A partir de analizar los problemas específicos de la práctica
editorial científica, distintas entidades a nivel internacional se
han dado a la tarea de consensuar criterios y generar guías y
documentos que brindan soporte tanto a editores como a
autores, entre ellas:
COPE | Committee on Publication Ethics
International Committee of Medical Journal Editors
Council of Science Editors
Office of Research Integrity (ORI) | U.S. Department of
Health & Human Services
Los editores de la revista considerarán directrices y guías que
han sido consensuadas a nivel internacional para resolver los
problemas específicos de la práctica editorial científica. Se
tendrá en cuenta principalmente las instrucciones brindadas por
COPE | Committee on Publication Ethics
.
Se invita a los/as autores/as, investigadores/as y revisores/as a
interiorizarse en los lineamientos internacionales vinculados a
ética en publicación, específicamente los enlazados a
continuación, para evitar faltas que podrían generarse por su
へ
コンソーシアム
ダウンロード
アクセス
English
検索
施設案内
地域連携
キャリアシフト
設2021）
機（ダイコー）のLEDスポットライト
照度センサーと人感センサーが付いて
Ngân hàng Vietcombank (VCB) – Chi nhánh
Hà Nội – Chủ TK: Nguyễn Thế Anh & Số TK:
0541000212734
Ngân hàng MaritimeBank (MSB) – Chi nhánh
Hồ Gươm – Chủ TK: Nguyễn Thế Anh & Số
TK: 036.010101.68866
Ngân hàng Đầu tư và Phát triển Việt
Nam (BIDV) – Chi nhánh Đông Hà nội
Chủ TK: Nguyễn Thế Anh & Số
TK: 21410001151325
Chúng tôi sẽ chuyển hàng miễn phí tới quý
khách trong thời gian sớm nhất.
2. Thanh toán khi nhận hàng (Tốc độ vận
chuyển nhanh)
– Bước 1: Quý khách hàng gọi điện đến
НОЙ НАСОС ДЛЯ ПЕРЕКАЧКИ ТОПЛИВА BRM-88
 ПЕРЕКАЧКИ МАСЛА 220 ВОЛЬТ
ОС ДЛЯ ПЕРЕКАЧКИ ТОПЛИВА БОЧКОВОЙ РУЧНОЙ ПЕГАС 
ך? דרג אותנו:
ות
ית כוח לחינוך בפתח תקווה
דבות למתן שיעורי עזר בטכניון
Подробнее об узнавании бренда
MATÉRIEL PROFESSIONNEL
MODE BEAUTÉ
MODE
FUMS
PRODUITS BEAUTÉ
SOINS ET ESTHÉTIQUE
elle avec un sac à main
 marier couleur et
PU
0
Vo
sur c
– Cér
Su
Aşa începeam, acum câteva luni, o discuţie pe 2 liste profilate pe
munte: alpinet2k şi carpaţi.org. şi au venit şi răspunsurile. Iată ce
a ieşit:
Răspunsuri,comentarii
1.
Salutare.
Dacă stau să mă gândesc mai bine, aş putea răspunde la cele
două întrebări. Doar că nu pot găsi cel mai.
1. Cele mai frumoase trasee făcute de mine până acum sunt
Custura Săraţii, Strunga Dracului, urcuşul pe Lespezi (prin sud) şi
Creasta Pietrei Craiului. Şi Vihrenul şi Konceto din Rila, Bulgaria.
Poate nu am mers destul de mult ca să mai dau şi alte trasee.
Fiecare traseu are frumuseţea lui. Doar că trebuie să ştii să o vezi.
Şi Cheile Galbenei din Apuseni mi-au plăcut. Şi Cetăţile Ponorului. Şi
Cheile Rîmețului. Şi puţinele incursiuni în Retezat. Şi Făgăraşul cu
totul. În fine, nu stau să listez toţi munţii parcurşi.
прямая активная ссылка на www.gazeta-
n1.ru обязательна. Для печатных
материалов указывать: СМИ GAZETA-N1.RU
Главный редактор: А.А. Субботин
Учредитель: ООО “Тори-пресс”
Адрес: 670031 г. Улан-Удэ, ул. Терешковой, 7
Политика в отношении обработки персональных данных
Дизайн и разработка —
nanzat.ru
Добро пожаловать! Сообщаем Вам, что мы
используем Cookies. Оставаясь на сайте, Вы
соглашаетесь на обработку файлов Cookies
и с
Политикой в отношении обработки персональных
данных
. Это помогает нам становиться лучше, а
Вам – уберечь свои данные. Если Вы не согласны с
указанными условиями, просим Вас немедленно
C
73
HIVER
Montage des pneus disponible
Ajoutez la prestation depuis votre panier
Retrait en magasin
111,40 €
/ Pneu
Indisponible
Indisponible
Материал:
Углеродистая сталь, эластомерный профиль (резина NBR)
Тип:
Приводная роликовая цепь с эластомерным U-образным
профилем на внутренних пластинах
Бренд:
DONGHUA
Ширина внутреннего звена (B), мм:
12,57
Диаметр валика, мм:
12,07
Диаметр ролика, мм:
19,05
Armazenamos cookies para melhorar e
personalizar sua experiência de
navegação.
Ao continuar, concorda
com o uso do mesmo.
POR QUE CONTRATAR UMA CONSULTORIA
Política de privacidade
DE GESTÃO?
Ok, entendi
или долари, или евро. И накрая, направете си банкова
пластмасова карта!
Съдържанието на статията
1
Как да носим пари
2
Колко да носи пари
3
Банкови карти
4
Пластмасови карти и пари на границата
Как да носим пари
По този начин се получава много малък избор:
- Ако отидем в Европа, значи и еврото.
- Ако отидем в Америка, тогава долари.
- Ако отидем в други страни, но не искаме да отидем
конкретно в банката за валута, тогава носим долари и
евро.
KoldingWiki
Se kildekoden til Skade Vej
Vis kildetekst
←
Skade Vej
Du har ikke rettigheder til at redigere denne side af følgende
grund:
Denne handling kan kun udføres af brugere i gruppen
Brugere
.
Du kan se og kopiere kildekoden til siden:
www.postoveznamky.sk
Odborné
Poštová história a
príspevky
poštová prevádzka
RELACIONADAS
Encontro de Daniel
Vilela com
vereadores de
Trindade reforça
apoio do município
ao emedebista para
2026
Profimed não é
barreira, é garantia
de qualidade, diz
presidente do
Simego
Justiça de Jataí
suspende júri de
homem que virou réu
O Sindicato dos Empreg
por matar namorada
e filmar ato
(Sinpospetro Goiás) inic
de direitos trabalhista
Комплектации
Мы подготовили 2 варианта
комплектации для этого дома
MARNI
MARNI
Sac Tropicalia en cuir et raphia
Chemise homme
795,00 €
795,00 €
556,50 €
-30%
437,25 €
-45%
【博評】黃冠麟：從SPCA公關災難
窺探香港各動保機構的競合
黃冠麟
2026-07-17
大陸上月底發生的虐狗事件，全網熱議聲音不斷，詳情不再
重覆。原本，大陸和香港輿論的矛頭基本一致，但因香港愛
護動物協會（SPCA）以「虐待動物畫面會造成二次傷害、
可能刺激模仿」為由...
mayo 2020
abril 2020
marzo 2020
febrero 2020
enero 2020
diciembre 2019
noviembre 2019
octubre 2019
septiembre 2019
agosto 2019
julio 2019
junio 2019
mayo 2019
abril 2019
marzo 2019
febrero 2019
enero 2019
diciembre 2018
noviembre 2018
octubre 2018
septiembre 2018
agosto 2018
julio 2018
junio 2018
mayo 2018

########

- Your task
Every line above with the word "guías" belongs in the answer, copied as written.

- Result of the exercise
han dado a la tarea de consensuar criterios y generar guías y
Los editores de la revista considerarán directrices y guías que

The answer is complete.